==== DATA EXTRACTS ====

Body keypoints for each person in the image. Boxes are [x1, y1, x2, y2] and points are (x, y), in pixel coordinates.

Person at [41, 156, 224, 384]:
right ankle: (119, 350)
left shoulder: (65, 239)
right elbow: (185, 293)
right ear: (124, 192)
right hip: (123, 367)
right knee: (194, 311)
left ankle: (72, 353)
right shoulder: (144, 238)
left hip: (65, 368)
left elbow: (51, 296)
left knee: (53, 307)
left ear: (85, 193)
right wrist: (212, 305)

====
==== DATA EXTRACTS ====

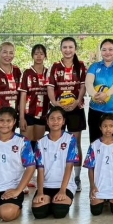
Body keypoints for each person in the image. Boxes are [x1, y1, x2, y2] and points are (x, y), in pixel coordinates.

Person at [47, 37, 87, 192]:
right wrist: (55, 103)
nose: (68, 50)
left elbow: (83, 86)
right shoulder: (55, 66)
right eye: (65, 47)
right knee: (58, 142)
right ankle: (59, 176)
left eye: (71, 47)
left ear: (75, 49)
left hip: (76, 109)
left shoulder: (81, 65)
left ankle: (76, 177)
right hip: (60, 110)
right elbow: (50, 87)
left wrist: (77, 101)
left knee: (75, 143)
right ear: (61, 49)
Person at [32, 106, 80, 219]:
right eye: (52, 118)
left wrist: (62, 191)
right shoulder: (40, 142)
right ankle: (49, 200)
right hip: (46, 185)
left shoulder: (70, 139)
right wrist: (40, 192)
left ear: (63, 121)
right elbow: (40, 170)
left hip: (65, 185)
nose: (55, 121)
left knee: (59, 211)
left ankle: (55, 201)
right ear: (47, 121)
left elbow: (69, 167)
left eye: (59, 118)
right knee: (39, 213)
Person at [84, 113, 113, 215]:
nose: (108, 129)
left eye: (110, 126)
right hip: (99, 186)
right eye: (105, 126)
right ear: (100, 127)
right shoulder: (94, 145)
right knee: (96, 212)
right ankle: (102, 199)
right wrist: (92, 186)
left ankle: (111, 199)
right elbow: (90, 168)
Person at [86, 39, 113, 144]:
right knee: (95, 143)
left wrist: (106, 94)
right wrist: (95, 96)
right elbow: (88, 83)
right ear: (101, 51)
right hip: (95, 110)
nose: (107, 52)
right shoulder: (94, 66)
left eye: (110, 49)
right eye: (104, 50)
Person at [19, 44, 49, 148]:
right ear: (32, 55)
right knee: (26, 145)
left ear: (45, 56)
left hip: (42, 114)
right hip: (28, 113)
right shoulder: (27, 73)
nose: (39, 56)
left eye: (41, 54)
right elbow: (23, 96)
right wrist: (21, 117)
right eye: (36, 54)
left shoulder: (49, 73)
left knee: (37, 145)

====
==== DATA EXTRACTS ====

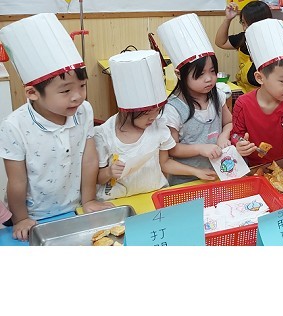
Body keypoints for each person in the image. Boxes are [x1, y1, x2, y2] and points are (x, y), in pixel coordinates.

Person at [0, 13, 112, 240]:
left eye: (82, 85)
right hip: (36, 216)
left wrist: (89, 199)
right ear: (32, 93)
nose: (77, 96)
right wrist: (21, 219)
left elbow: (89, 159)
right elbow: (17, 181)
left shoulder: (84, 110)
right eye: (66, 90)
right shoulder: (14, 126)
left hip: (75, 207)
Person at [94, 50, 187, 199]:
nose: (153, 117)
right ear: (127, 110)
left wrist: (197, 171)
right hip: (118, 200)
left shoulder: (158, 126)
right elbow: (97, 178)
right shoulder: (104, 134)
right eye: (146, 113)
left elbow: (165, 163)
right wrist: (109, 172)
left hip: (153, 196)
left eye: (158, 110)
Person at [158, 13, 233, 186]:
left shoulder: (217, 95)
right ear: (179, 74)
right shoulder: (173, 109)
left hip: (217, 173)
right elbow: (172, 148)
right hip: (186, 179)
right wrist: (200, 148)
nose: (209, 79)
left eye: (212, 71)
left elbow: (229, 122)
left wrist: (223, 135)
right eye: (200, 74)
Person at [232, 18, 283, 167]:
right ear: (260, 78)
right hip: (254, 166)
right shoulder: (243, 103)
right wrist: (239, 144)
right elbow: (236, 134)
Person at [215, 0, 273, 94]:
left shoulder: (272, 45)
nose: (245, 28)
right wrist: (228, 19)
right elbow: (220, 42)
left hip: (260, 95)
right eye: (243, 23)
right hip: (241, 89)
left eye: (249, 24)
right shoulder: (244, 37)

====

## HOW TO COMPLETE THIS TASK:
The response must give every line from the material above that holds the string "ankle".

## RESPONSE TO THE EXERCISE:
right ankle: (119, 350)
left ankle: (72, 353)
right ankle: (59, 176)
left ankle: (76, 177)
right ankle: (49, 200)
left ankle: (55, 201)
right ankle: (102, 199)
left ankle: (111, 199)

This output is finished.